5. (TEXT EFFECTIVE 7/1/11) Rights of dissenting investors. The rights of investors dissenting to the merger or consolidation are those specified in Title 13-C or Title 31, chapter 15 , 19 or 21, depending upon the organizational form of the institution. To the extent that dissenters' rights are not addressed in Title 31 or these rights are less beneficial to the dissenting investors than those rights listed in the institution's organizational documents, the organizational documents govern.

A. [1997, c. 398, Pt. G, §2 (RP).]

B. [1997, c. 398, Pt. G, §2 (RP).]

C. [1997, c. 398, Pt. G, §2 (RP).]

D. [1997, c. 398, Pt. G, §2 (RP).]

[ 2009, c. 629, Pt. A, §3 (AFF); 2009, c. 629, Pt. B, §4 (AMD) .]

6. Federally chartered institution as participant. If one of the parties to a merger or consolidation is a federally chartered investor-owned institution, the participants shall comply with all requirements imposed by federal law for such merger or consolidation in addition to the requirements contained in this Title and shall provide evidence of such compliance to the superintendent as a condition precedent to the issuance of a certificate in section 351, subsection 5 relating to such merger or consolidation. The rights of dissenting investors in such federally chartered institutions are governed by federal law.
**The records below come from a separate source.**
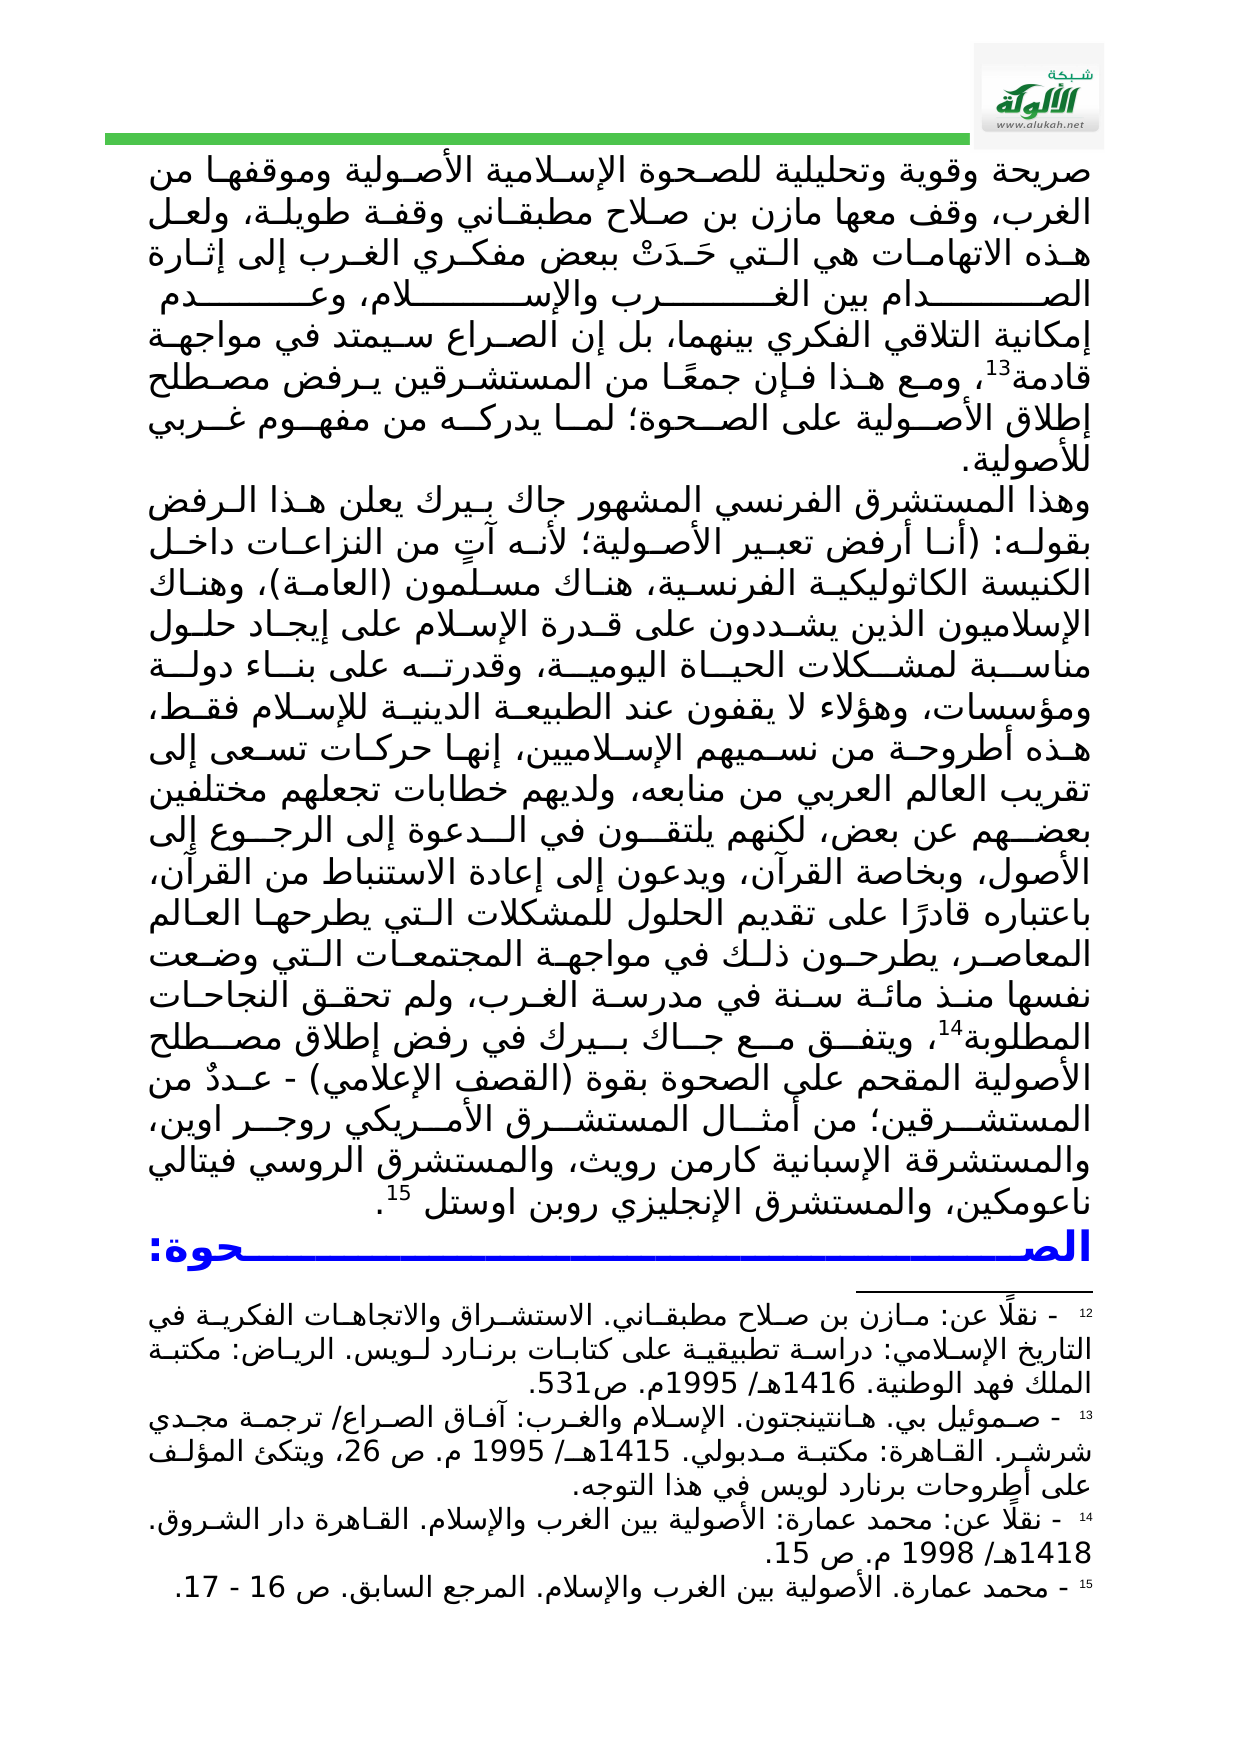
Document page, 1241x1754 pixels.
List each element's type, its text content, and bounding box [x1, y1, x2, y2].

subtitle وهذا المستشرق الفرنسي المشهور جاك بيرك يعلن هذا الرفض بقوله: (أنا أرفض تعبير الأصولية؛ لأنه آتٍ من النزاعات داخل الكنيسة الكاثوليكية الفرنسية، هناك مسلمون (العامة)، وهناك الإسلاميون الذين يشددون على قدرة الإسلام على إيجاد حلول مناسبة لمشكلات الحياة اليومية، وقدرته على بناء دولة ومؤسسات، وهؤلاء لا يقفون عند الطبيعة الدينية للإسلام فقط، هذه أطروحة من نسميهم الإسلاميين، إنها حركات تسعى إلى تقريب العالم العربي من منابعه، ولديهم خطابات تجعلهم مختلفين بعضهم عن بعض، لكنهم يلتقون في الدعوة إلى الرجوع إلى الأصول، وبخاصة القرآن، ويدعون إلى إعادة الاستنباط من القرآن، باعتباره قادرًا على تقديم الحلول للمشكلات التي يطرحها العالم المعاصر، يطرحون ذلك في مواجهة المجتمعات التي وضعت نفسها منذ مائة سنة في مدرسة الغرب، ولم تحقق النجاحات المطلوبة، ويتفق مع جاك بيرك في رفض إطلاق مصطلح الأصولية المقحم على الصحوة بقوة (القصف الإعلامي) - عددٌ من المستشرقين؛ من أمثال المستشرق الأمريكي روجر اوين، والمستشرقة الإسبانية كارمن رويث، والمستشرق الروسي فيتالي ناعومكين، والمستشرق الإنجليزي روبن اوستل . [148, 480, 1092, 1222]
subtitle ومن خلال عرض إسهامات برنارد لويس تظهر عدة اتهامات صريحة وقوية وتحليلية للصحوة الإسلامية الأصولية وموقفها من الغرب، وقف معها مازن بن صلاح مطبقاني وقفة طويلة، ولعل هذه الاتهامات هي التي حَدَتْ ببعض مفكري الغرب إلى إثارة الصدام بين الغرب والإسلام، وعدم إمكانية التلاقي الفكري بينهما، بل إن الصراع سيمتد في مواجهة قادمة، ومع هذا فإن جمعًا من المستشرقين يرفض مصطلح إطلاق الأصولية على الصحوة؛ لما يدركه من مفهوم غربي للأصولية. [148, 150, 1092, 480]
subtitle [148, 1222, 1092, 1271]
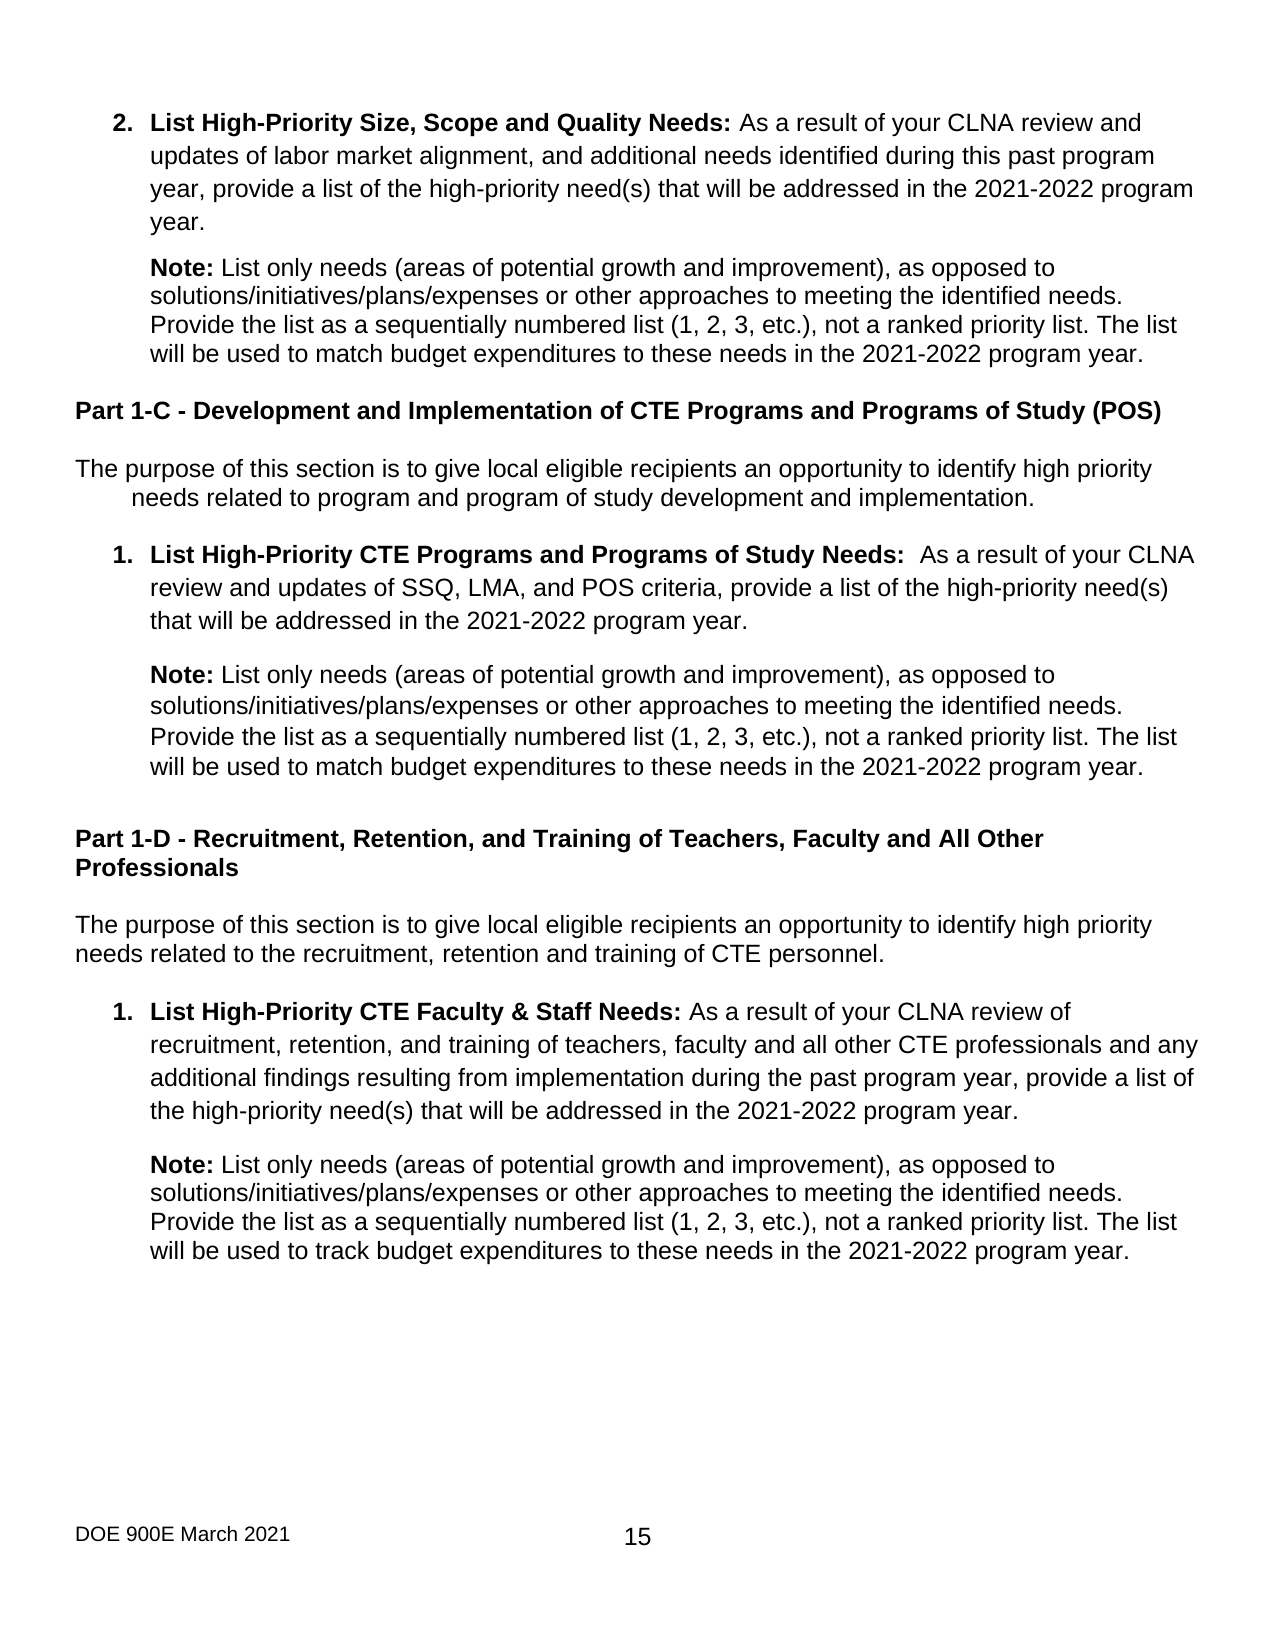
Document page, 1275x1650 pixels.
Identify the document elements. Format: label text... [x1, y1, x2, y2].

text The purpose of this section is to give local eligible recipients an opportunity to identify high priority needs related to program and program of study development and implementation. [75, 454, 1200, 511]
text Part 1-C - Development and Implementation of CTE Programs and Programs of Study (POS) [75, 396, 1200, 425]
text Note: List only needs (areas of potential growth and improvement), as opposed to solutions/initiatives/plans/expenses or other approaches to meeting the identified needs. Provide the list as a sequentially numbered list (1, 2, 3, etc.), not a ranked priority list. The list will be used to match budget expenditures to these needs in the 2021-2022 program year. [150, 253, 1200, 368]
text Note: List only needs (areas of potential growth and improvement), as opposed to solutions/initiatives/plans/expenses or other approaches to meeting the identified needs. Provide the list as a sequentially numbered list (1, 2, 3, etc.), not a ranked priority list. The list will be used to track budget expenditures to these needs in the 2021-2022 program year. [150, 1150, 1200, 1265]
list List High-Priority CTE Programs and Programs of Study Needs: As a result of your CLNA review and updates of SSQ, LMA, and POS criteria, provide a list of the high-priority need(s) that will be addressed in the 2021-2022 program year. [112, 540, 1200, 635]
text The purpose of this section is to give local eligible recipients an opportunity to identify high priority needs related to the recruitment, retention and training of CTE personnel. [75, 910, 1200, 968]
list List High-Priority Size, Scope and Quality Needs: As a result of your CLNA review and updates of labor market alignment, and additional needs identified during this past program year, provide a list of the high-priority need(s) that will be addressed in the 2021-2022 program year. [112, 108, 1200, 236]
list List High-Priority CTE Faculty & Staff Needs: As a result of your CLNA review of recruitment, retention, and training of teachers, faculty and all other CTE professionals and any additional findings resulting from implementation during the past program year, provide a list of the high-priority need(s) that will be addressed in the 2021-2022 program year. [112, 997, 1200, 1124]
text Note: List only needs (areas of potential growth and improvement), as opposed to solutions/initiatives/plans/expenses or other approaches to meeting the identified needs. Provide the list as a sequentially numbered list (1, 2, 3, etc.), not a ranked priority list. The list will be used to match budget expenditures to these needs in the 2021-2022 program year. [150, 660, 1200, 781]
text Part 1-D - Recruitment, Retention, and Training of Teachers, Faculty and All Other Professionals [75, 824, 1200, 882]
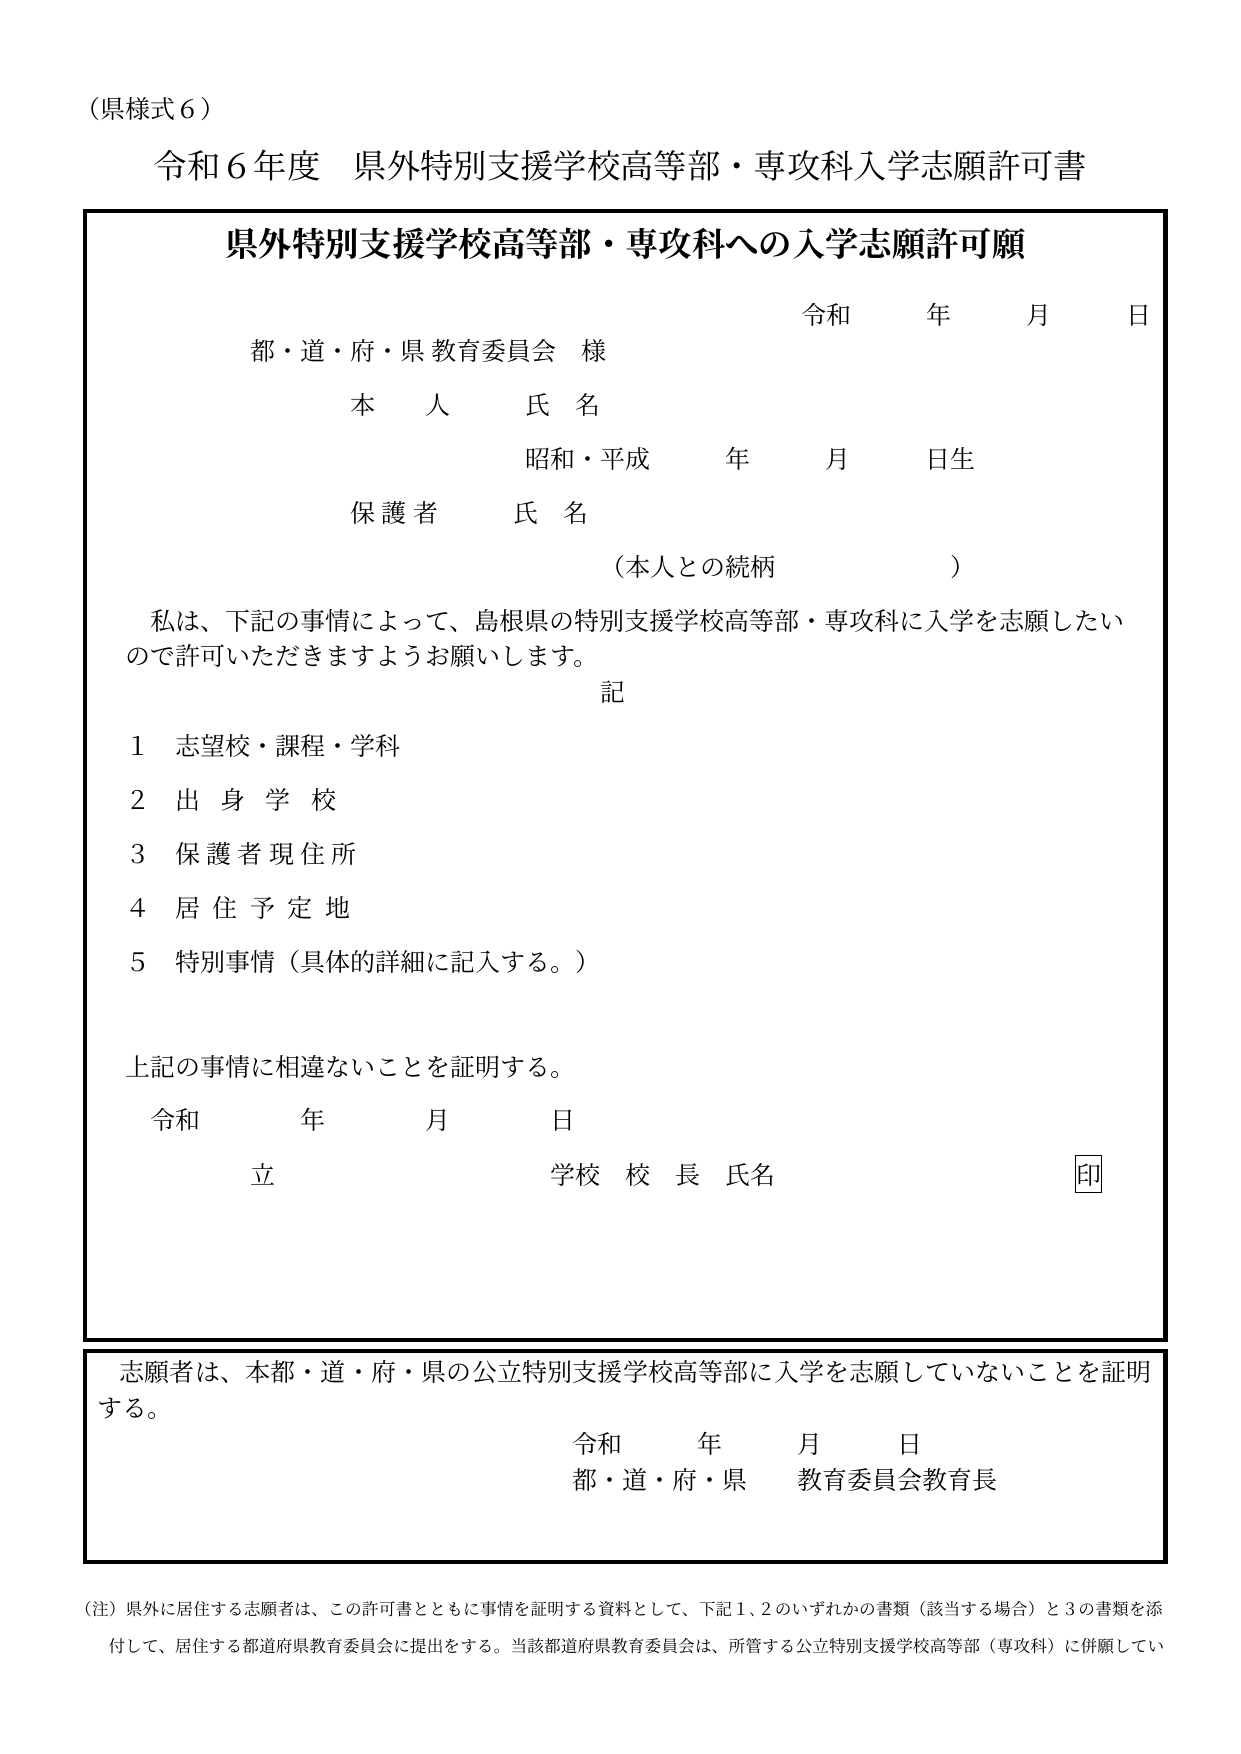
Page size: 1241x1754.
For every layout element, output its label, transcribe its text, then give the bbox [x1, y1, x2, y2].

text 令和６年度 県外特別支援学校高等部・専攻科入学志願許可書 [75, 127, 1165, 202]
text （県様式６） [75, 89, 1165, 127]
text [75, 1589, 1165, 1664]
[ 1997, c. 398, Pt. G, §2 (AMD) .]

7. Merger of investor-owned institution with national bank.

A. Nothing contained in the law of this State restricts the right of a financial institution organized under chapter 31 to merge or consolidate into a resulting national bank. The action to be taken by the investor-owned institution and its rights and liabilities and those of its investors are the same as those prescribed for national banks at the time of the action by the law of the United States and not by the law of this State, except that a vote of the holders of 2/3 of each class of equity interest of an investor-owned institution is required for the merger or consolidation and that, on merger or consolidation into a national bank, the rights of dissenting investors are those specified in federal law for national banks. [1997, c. 398, Pt. G, §2 (AMD).]

B. Upon the completion of the merger or consolidation, the franchise of the participating investor-owned institution terminates automatically. [1997, c. 398, Pt. G, §2 (AMD).]

[ 1997, c. 398, Pt. G, §2 (AMD) .]

SECTION HISTORY

1975, c. 500, §1 (NEW). 1985, c. 529, (AMD). 1997, c. 398, §G2 (AMD). 1997, c. 683, §A1 (AMD). RR 2001, c. 2, §B12 (COR). RR 2001, c. 2, §B58 (AFF). 2005, c. 543, §D18 (AFF). 2005, c. 543, §D4 (AMD). 2009, c. 629, Pt. A, §3 (AFF). 2009, c. 629, Pt. B, §4 (AMD).